The Senior Machine Learning Engineer GenAI is responsible for designing, implementing, and operating large-scale systems and tools for AI model benchmarking, optimization, and validation. Unlike a traditional ML Engineer focused primarily on model training, this role centers on building the infrastructure, automation, and services that enable systematic evaluation and performance tuning of LLMs at scale.
This position combines deep understanding of model serving frameworks, GPU optimization, and benchmarking methodologies with strong software engineering skills to deliver reliable, reproducible, and production-grade evaluation pipelines. The engineer will design and maintain validation-as-a-service platforms that allow internal and external stakeholders to assess models across latency, throughput, accuracy, and cost dimensionsintegrating seamlessly with our AI ecosystem and industry-standard GenAI tooling.
A core aspect of this role is creating a robust, extensible benchmarking and validation framework capable of running across diverse inference engines, hardware configurations, and deployment environments, while providing actionable insights for model selection, optimization, and integration.
What you will do:
Benchmarking Platform Development: Design and implement scalable benchmarking pipelines for LLM performance measurement (latency, throughput, accuracy, cost) across multiple serving backends and hardware types.
Optimization Tooling: Build utilities and automation to profile, debug, and optimize inference performance (GPU utilization, memory footprint, CUDA kernels, parallelism strategies).
Validation-as-a-Service: Develop APIs and self-service platforms for model evaluation, enabling teams to run standardized benchmarks on demand.

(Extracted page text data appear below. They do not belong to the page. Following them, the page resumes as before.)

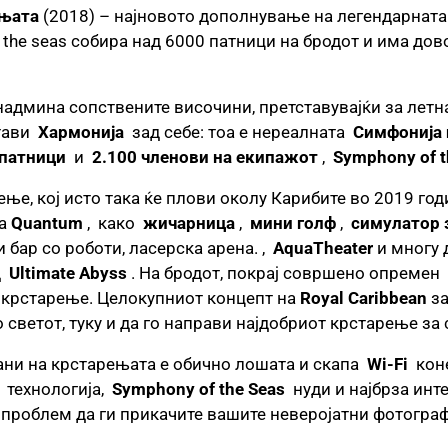
ињата
(2018) – најновото дополнување на легендарната 
 the seas собира над 6000 патници на бродот и има дов
админа сопствените височини, претставувајќи за летна
стави
Хармонија
зад себе: тоа е нереалната
Симфонија
 патници
и
2.100 членови на екипажот
,
Symphony of 
ење, кој исто така ќе плови околу Карибите во 2019 год
та
Quantum
, како
жичарница
,
мини голф
,
симулатор з
и бар со роботи, ласерска арена. ,
AquaTheater
и многу 
д
Ultimate Abyss
. На бродот, покрај совршено опремен
а крстарење. Целокупниот концепт на
Royal Caribbean
за
 светот, туку и да го направи најдобриот крстарење за
ани на крстарењата е обично лошата и скапа
Wi-Fi
коне
технологија,
Symphony of the Seas
нуди и најбрза инте
е проблем да ги прикачите вашите неверојатни фотогр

Serving Integration: Integrate and operate high-performance serving frameworks (vLLM, TGI, LMDeploy, Triton) with cloud-native deployment patterns.
Dataset & Scenario Management: Create reproducible workflows for dataset preparation, augmentation, and scenario-based testing to ensure robust evaluation coverage.
Observability & Diagnostics: Implement real-time monitoring, logging, and metrics dashboards (Prometheus, Grafana) for benchmark and inference performance.
Cloud-Native Orchestration: Deploy and manage benchmarking workloads on Kubernetes (Helm, Argo CD, Argo Workflows) across AWS/GCP GPU clusters.
Integration with GenAI Tooling: Leverage Hugging Face Hub, OpenAI SDK, LangChain, LlamaIndex, and internal frameworks for streamlined evaluation workflows.
Performance Engineering: Identify bottlenecks, apply targeted optimizations, and document best practices for inference scalability.
Ecosystem Leadership: Track emerging frameworks, benchmarks, and optimization techniques to continuously improve the evaluation platform.
Requirements: What you ill bring:
Advanced Python for backend development, data processing, and ML/GenAI pipelines.
Kubernetes (Deployments, Services, Ingress) and Helm for large-scale distributed training and inference workloads.
LLM training, fine-tuning, and optimization (PyTorch, DeepSpeed, HF Transformers, LoRA/PEFT).
GPU optimization expertise: CUDA, mixed precision, tensor/sequence parallelism, memory management, and throughput tuning.
High-performance model serving with vLLM, TGI, LMDeploy, Triton, and API-based serving (OpenAI, Mistral, Anthropic).
Benchmarking and evaluation pipelines: dataset preparation, accuracy/latency/throughput measurement, and costperformance tradeoffs.
Multi-model, multi-engine comparative testing for optimal deployment decisions.
Hugging Face Hub for model/dataset management, including private hosting and pipeline integration.
GenAI development tools: OpenAI SDK, LangChain, LlamaIndex, Cursor, Copilot.
Argo CD & Argo Workflows for reproducible, automated ML pipelines.
CI/CD (GitHub Actions, Jenkins) for ML lifecycle automation.
This position is open to all candidates.